J’ai écouté avec Fiston, alors qu’il était toujours au secondaire, une conférence sur la cote R donnée par un expert en la matière. Je n’y ai pas compris grand-chose – j’ai abandonné les mathématiques après un cours de calcul différentiel et intégral au cégep –, mais j’ai retenu cette phrase : « Ne vous inquiétez pas, vous ne serez pas désavantagé, peu importe le collège que vous choisissez. »

Ce n’est pas si simple, semble-t-il. La cote R varie énormément, selon la force d’un groupe donné. Ceux qui sont dans un groupe homogène fort seraient avantagés et les méthodes d’évaluation en période de pandémie fausseraient la donne.

Cette semaine, comme le rapportait ma collègue Léa Carrier, la Fédération étudiante collégiale du Québec (FECQ) a réclamé une enquête sur la cote R, et la Fédération nationale des enseignantes et des enseignants du Québec a demandé un moratoire sur le nouveau calcul de la cote de rendement collégial, en vigueur depuis 2017.

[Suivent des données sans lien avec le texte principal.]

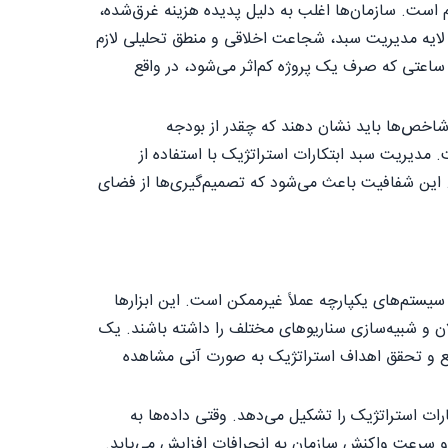
 است. سازمان‌ها اغلب به دلیل پدیده هزینه غرق‌شده،
در لایه مدیریت سبد، شجاعت اخلاقی و منطق تحلیلی لازم
ر ساعتی که صرف یک پروژه کم‌اثر می‌شود، در واقع
شاخص‌ها باید نشان دهند که چقدر از بودجه
دیریت سبد ابتکارات استراتژیک با استفاده از
. این شفافیت باعث می‌شود که تصمیم‌گیری‌ها از فضای
سیستم‌های یکپارچه عملاً غیرممکن است. این ابزارها
کلان و شبیه‌سازی سناریوهای مختلف را داشته باشند. یک
ابع و تحقق اهداف استراتژیک به صورت آنی مشاهده
ات استراتژیک را تشکیل می‌دهد. وقتی داده‌ها به
 و سرعت واکنش سازمان به انحرافات افزایش می‌یابد.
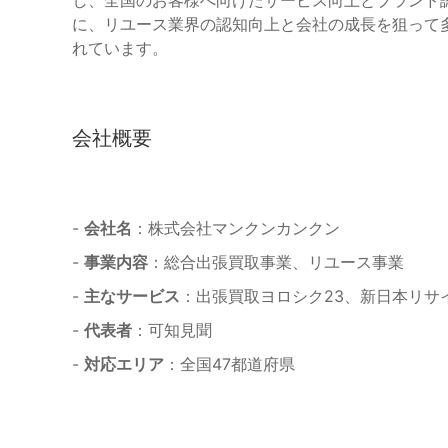
に、リユース業界の認知向上と会社の成長を狙って
れています。
会社概要
-
会社名
：株式会社マンクンカンクン
-
事業内容
：総合出張買取事業、リユース事業
-
主なサービス
：出張買取ヨロシク23、新日本リサ
-
代表者
：可知見聞
-
対応エリア
：全国47都道府県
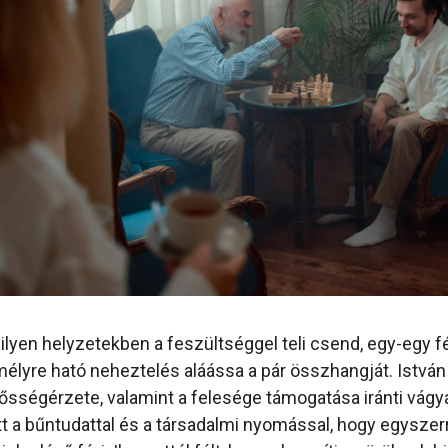
 ilyen helyzetekben a feszültséggel teli csend, egy-egy f
mélyre ható neheztelés aláássa a pár összhangját. István
elősségérzete, valamint a felesége támogatása iránti vágy
t a bűntudattal és a társadalmi nyomással, hogy egyszer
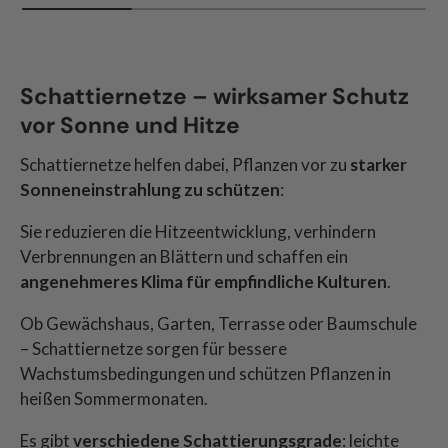
Schattiernetze – wirksamer Schutz
vor Sonne und Hitze
Schattiernetze helfen dabei, Pflanzen vor zu
starker
Sonneneinstrahlung
zu
schützen
:
Sie reduzieren die Hitzeentwicklung, verhindern
Verbrennungen an Blättern und schaffen ein
angenehmeres Klima für empfindliche Kulturen
.
Ob Gewächshaus, Garten, Terrasse oder Baumschule
– Schattiernetze sorgen für bessere
Wachstumsbedingungen und schützen Pflanzen in
heißen Sommermonaten.
Es gibt
verschiedene Schattierungsgrade
: leichte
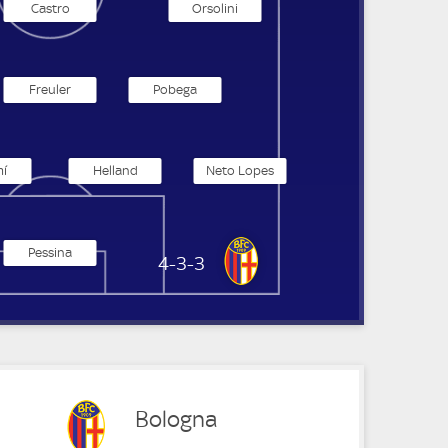
Castro
Orsolini
Freuler
Pobega
í
Helland
Neto Lopes
Pessina
FC Bologna
4-3-3
Bologna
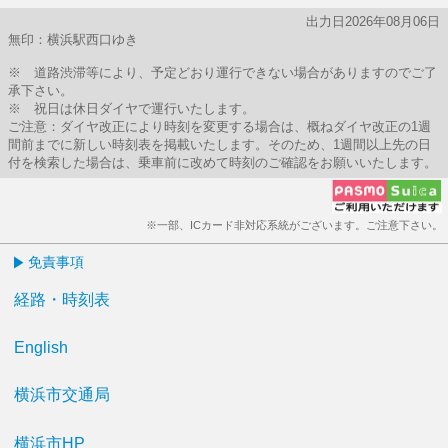
出力日2026年08月06日
無印：横浜駅西口ゆき
※ 道路渋滞等により、予定どおり運行できない場合がありますのでご了
承下さい。
※ 祝日は休日ダイヤで運行いたします。
ご注意：ダイヤ改正により時刻を変更する場合は、概ねダイヤ改正の1週
間前までに新しい時刻表を掲載いたします。そのため、1週間以上先の日
付を検索した場合は、乗車前に改めて時刻のご確認をお願いいたします。
※一部、ICカード非対応系統がございます。ご注意下さい。
免責事項
経路・時刻表
English
横浜市交通局
横浜市HP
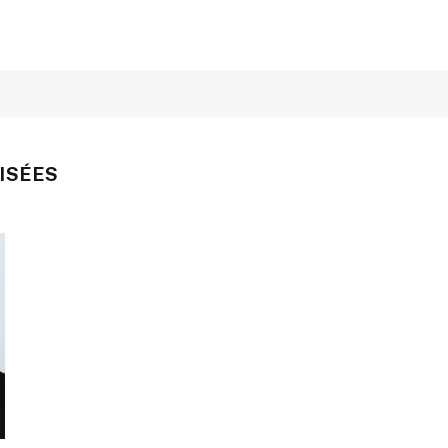
ISÉES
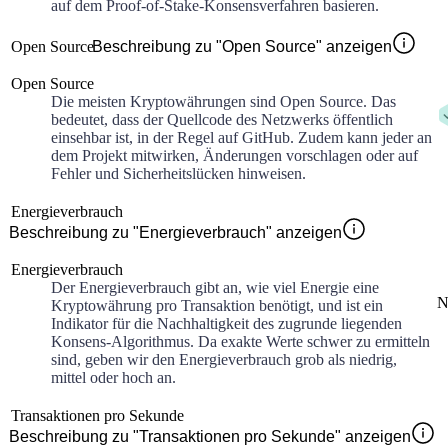
auf dem Proof-of-Stake-Konsensverfahren basieren.
Open Source
Beschreibung zu "Open Source" anzeigen
Open Source
Die meisten Kryptowährungen sind Open Source. Das
bedeutet, dass der Quellcode des Netzwerks öffentlich
einsehbar ist, in der Regel auf GitHub. Zudem kann jeder an
dem Projekt mitwirken, Änderungen vorschlagen oder auf
Fehler und Sicherheitslücken hinweisen.
Energieverbrauch
Beschreibung zu "Energieverbrauch" anzeigen
Energieverbrauch
Der Energieverbrauch gibt an, wie viel Energie eine
N
Kryptowährung pro Transaktion benötigt, und ist ein
Indikator für die Nachhaltigkeit des zugrunde liegenden
Konsens-Algorithmus. Da exakte Werte schwer zu ermitteln
sind, geben wir den Energieverbrauch grob als niedrig,
mittel oder hoch an.
Transaktionen pro Sekunde
Beschreibung zu "Transaktionen pro Sekunde" anzeigen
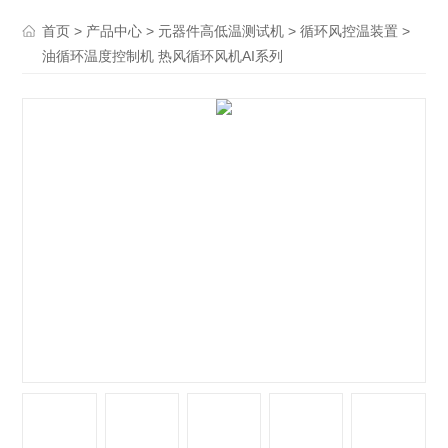
>
>
>
>
首页
产品中心
元器件高低温测试机
循环风控温装置
油循环温度控制机 热风循环风机AI系列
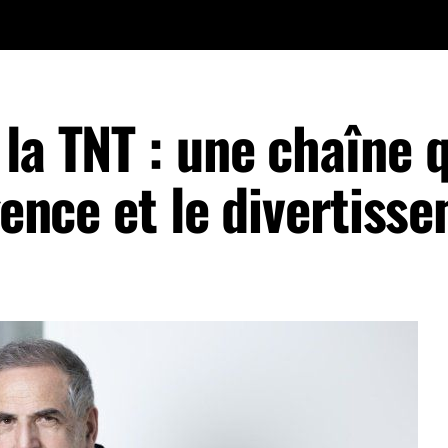
la TNT : une chaîne 
igence et le divertiss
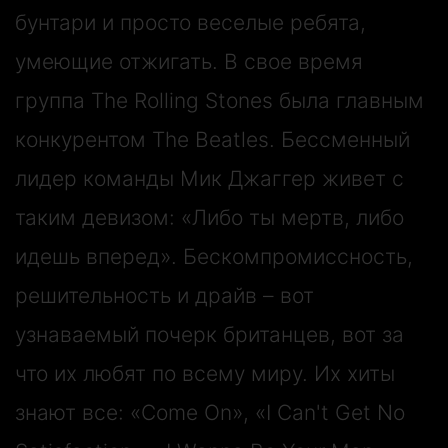
ОТПРАВИТЬ ЗАКАЗ
бунтари и просто веселые ребята,
умеющие отжигать. В свое время
ОЧИСТИТЬ КОРЗИНУ
группа The Rolling Stones была главным
Вернуться в магазин
конкурентом The Beatles. Бессменный
лидер команды Мик Джаггер живет с
Нажимая на кнопку «Отправить заказ», я
таким девизом: «Либо ты мертв, либо
даю согласие на обработку персональных
данных.
Подробнее
идешь вперед». Бескомпромиссность,
решительность и драйв – вот
узнаваемый почерк британцев, вот за
что их любят по всему миру. Их хиты
знают все: «Come On», «I Can't Get No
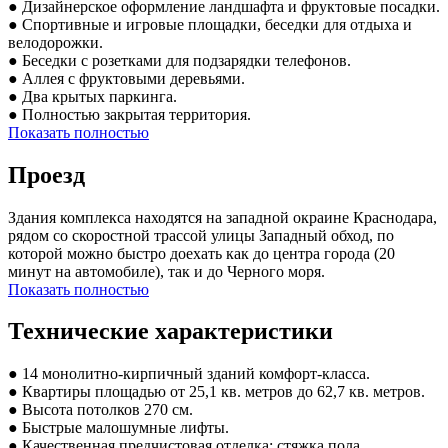
● Дизайнерское оформление ландшафта и фруктовые посадки.
● Спортивные и игровые площадки, беседки для отдыха и
велодорожки.
● Беседки с розетками для подзарядки телефонов.
● Аллея с фруктовыми деревьями.
● Два крытых паркинга.
● Полностью закрытая территория.
Показать полностью
Проезд
Здания комплекса находятся на западной окраине Краснодара,
рядом со скоростной трассой улицы Западный обход, по
которой можно быстро доехать как до центра города (20
минут на автомобиле), так и до Черного моря.
Показать полностью
Технические характеристики
● 14 монолитно-кирпичный зданий комфорт-класса.
● Квартиры площадью от 25,1 кв. метров до 62,7 кв. метров.
● Высота потолков 270 см.
● Быстрые малошумные лифты.
● Качественная предчистовая отделка: стяжка пола,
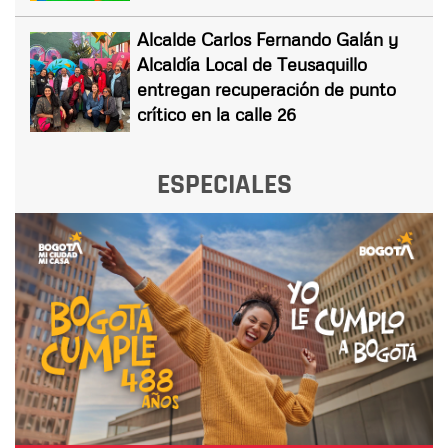
Alcalde Carlos Fernando Galán y
Alcaldía Local de Teusaquillo
entregan recuperación de punto
crítico en la calle 26
ESPECIALES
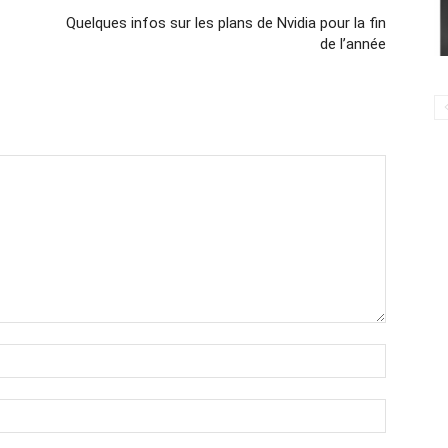
Quelques infos sur les plans de Nvidia pour la fin
de l’année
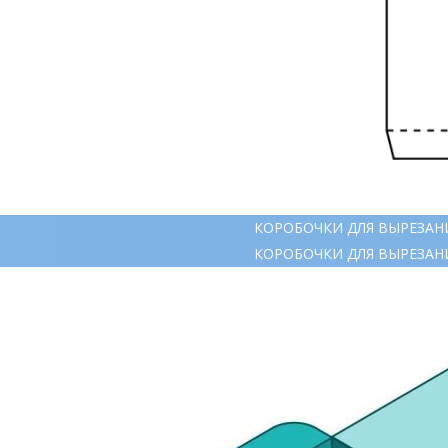
КОРОБОЧКИ ДЛЯ ВЫРЕЗАН
КОРОБОЧКИ ДЛЯ ВЫРЕЗАН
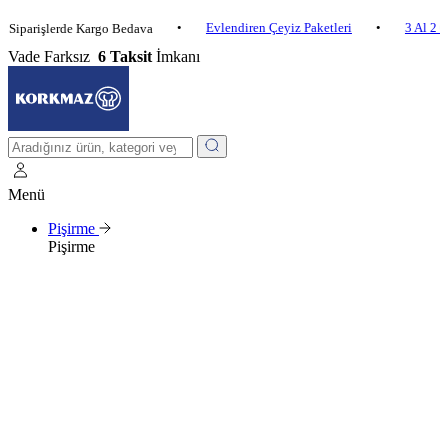
•
Evlendiren Çeyiz Paketleri
•
3 Al 2 Öde
•
işlerde Kargo Bedava
Vade Farksız
6 Taksit
İmkanı
Menü
Pişirme
Pişirme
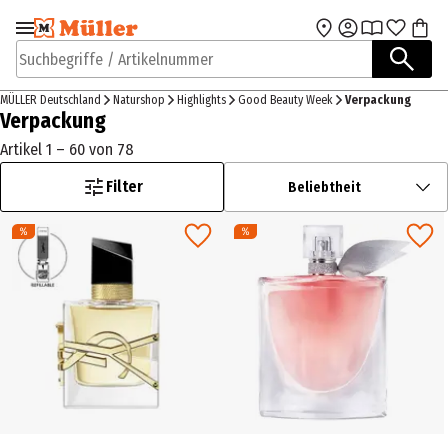
Zur Navigation
Zum Hauptinhalt
springen
springen
Suchbegriffe / Artikelnummer
MÜLLER Deutschland
Naturshop
Highlights
Good Beauty Week
Verpackung
Verpackung
Artikel 1 – 60 von 78
Filter
Beliebtheit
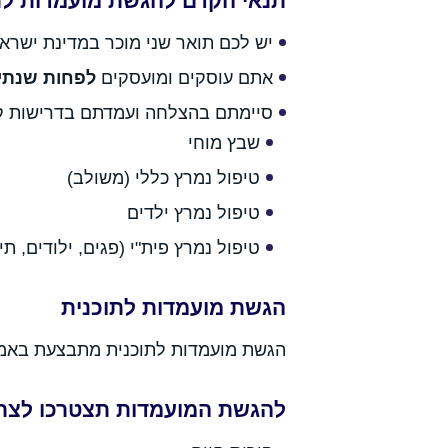
תנאי הקדם להגשת מועמדות לת
יש לכם תואר שני מוכר במדינת ישרא
אתם עוסקים ומועסקים
לפחות שנתי
סיימתם בהצלחה ועמדתם בדרישות ק
שבץ מוחי
טיפול נמרץ כללי (משולב)
טיפול נמרץ ילדים
טיפול נמרץ פית"י (פגים, ילודים, תינ
הגשת מועמדות לתוכנית
הגשת מועמדות לתוכנית מתבצעת באמ
להגשת המועמדות תצטרכו לצר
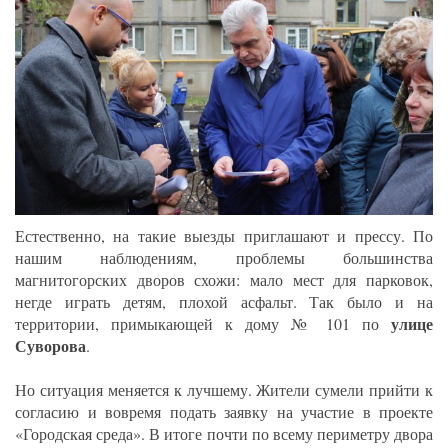
Естественно, на такие выезды приглашают и прессу. По
нашим наблюдениям, проблемы большинства
магнитогорских дворов схожи: мало мест для парковок,
негде играть детям, плохой асфальт. Так было и на
улице
территории, примыкающей к дому № 101 по
Суворова
.
Но ситуация меняется к лучшему. Жители сумели прийти к
согласию и вовремя подать заявку на участие в проекте
«Городская среда». В итоге почти по всему периметру двора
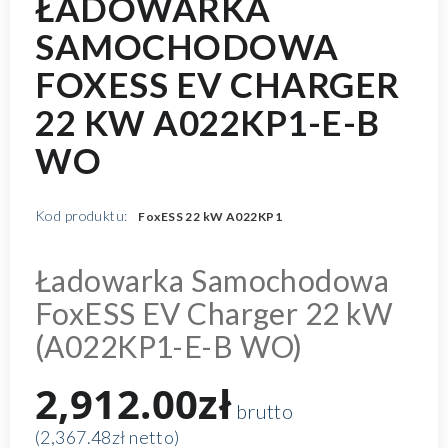
ŁADOWARKA
SAMOCHODOWA
FOXESS EV CHARGER
22 KW A022KP1-E-B
WO
Kod produktu:
FoxESS 22 kW A022KP1
Ładowarka Samochodowa
FoxESS EV Charger 22 kW
(A022KP1-E-B WO)
2,912.00zł
brutto
(2,367.48zł netto)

Lisez « La FECQ réclame une “enquête” sur la cote R »

La FECQ souhaite une diversification des méthodes de sélection (entrevues, lettres de motivation, expériences, etc.) des candidats dans les programmes contingentés, afin que les universités tiennent compte d’autre chose que le dossier scolaire.

Il est peut-être temps, en effet, de revoir la manière d’évaluer les compétences des jeunes. Les étudiants ne sont pas des robots, et comme me le faisait remarquer une amie, la cote R ne tient pas compte de quantité de facteurs qui peuvent influencer un parcours scolaire, comme une rupture amoureuse, un deuil ou, par exemple, une pandémie…

Mais c’est tellement plus facile de se moquer de la fragilité de ces « petits trésors précieux » élevés dans la ouate.